Olivier Choinière : L’aliénation du merveilleux
"Nous ne sommes PAS ASSEZ dangereux", corrige le metteur en scène Olivier Choinière, amendant la phrase qui tapisse les affiches promotionnelles de la présente saison du Théâtre français du CNA.
Olivier Choinière hésite longuement quand on lui demande de définir le concept qui sous-tend sa dernière création, Chante avec moi, que le Centre national des Arts a programmée en clôture du mois de septembre. "La question qui enveloppe la pièce concerne la nature du conditionnement. Le conditionnement, c’est comme une ritournelle qui se glisse dans notre tête et qu’on finit par chantonner parce qu’on la trouve cute.
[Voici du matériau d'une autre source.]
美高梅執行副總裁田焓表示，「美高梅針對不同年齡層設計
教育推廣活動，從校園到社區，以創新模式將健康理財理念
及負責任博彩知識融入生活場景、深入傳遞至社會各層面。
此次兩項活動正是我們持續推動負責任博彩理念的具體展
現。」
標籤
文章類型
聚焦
Ce ver d’oreille, cependant, prend éventuellement tout l’espace", avance l’artiste, qui articule une philosophie politique notoire. "Je m’interroge, essentiellement, sur la façon dont quelque chose que nous souhaitons (une chanson, une idée, un style de vie, ou un système politique) finit par nous emprisonner."
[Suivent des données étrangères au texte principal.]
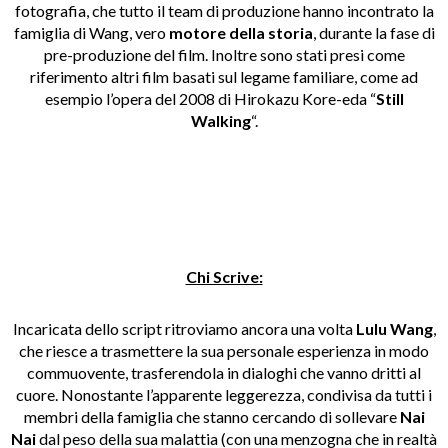
fotografia, che tutto il team di produzione hanno incontrato la
famiglia di Wang, vero
motore della storia
, durante la fase di
pre-produzione del film. Inoltre sono stati presi come
riferimento altri film basati sul legame familiare, come ad
esempio l’opera del 2008 di Hirokazu Kore-eda “
Still
Walking
“.
Chi Scrive:
Incaricata dello script ritroviamo ancora una volta
Lulu Wang
,
che riesce a trasmettere la sua personale esperienza in modo
commuovente, trasferendola in dialoghi che vanno dritti al
cuore. Nonostante l’apparente leggerezza, condivisa da tutti i
membri della famiglia che stanno cercando di sollevare
Nai
Nai
dal peso della sua malattia (con una menzogna che in realtà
Le créateur évoque, comme thème additionnel, "le principe de l’accélération", qu’il décrit comme l’amplification exponentielle d’une catastrophe sociale sur laquelle notre emprise diminue alors que nous découvrons l’étendue de notre impuissance.
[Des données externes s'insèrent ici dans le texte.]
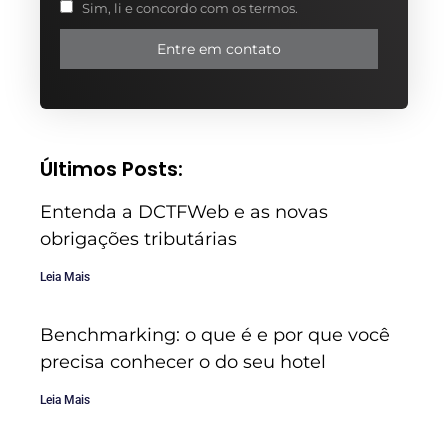
Sim, li e concordo com os termos.
Entre em contato
Últimos Posts:
Entenda a DCTFWeb e as novas
obrigações tributárias
Leia Mais
Benchmarking: o que é e por que você
precisa conhecer o do seu hotel
Leia Mais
Pour aborder ces thèmes résolument moroses, Olivier Choinière a fait appel à une véritable armée d’acteurs (une cinquantaine, si on en croit les informations qu’a laissées filtrer le CNA) qui mimeront le conditionnement dans un véritable festival du kitsch. L’enrobage sucré, voire "rose bonbon" de la pièce, est façonné par la conception sonore de Philippe Brault ainsi que par le travail chorégraphique de Line Nault.
Olivier Choinière qualifie la dramaturgie de Chante avec moi de rudimentaire. "On ne va pas voir ce spectacle-là pour Olivier Choinière, l’auteur", tranche-t-il, avant d’expliquer: "Je désire que les spectateurs vivent une expérience plutôt que de se limiter à la simple contemplation." D’ailleurs, tous les créateurs ont participé à chacune des étapes de gestation de la pièce afin de lui garantir un caractère immersif. Chaque soir, un artiste de la chanson différent, dont l’identité sera gardée secrète jusqu’au lever du rideau, accompagnera le contingent. Un élément qui augmentera le coefficient de risque de cette oeuvre multilatéralement dangereuse.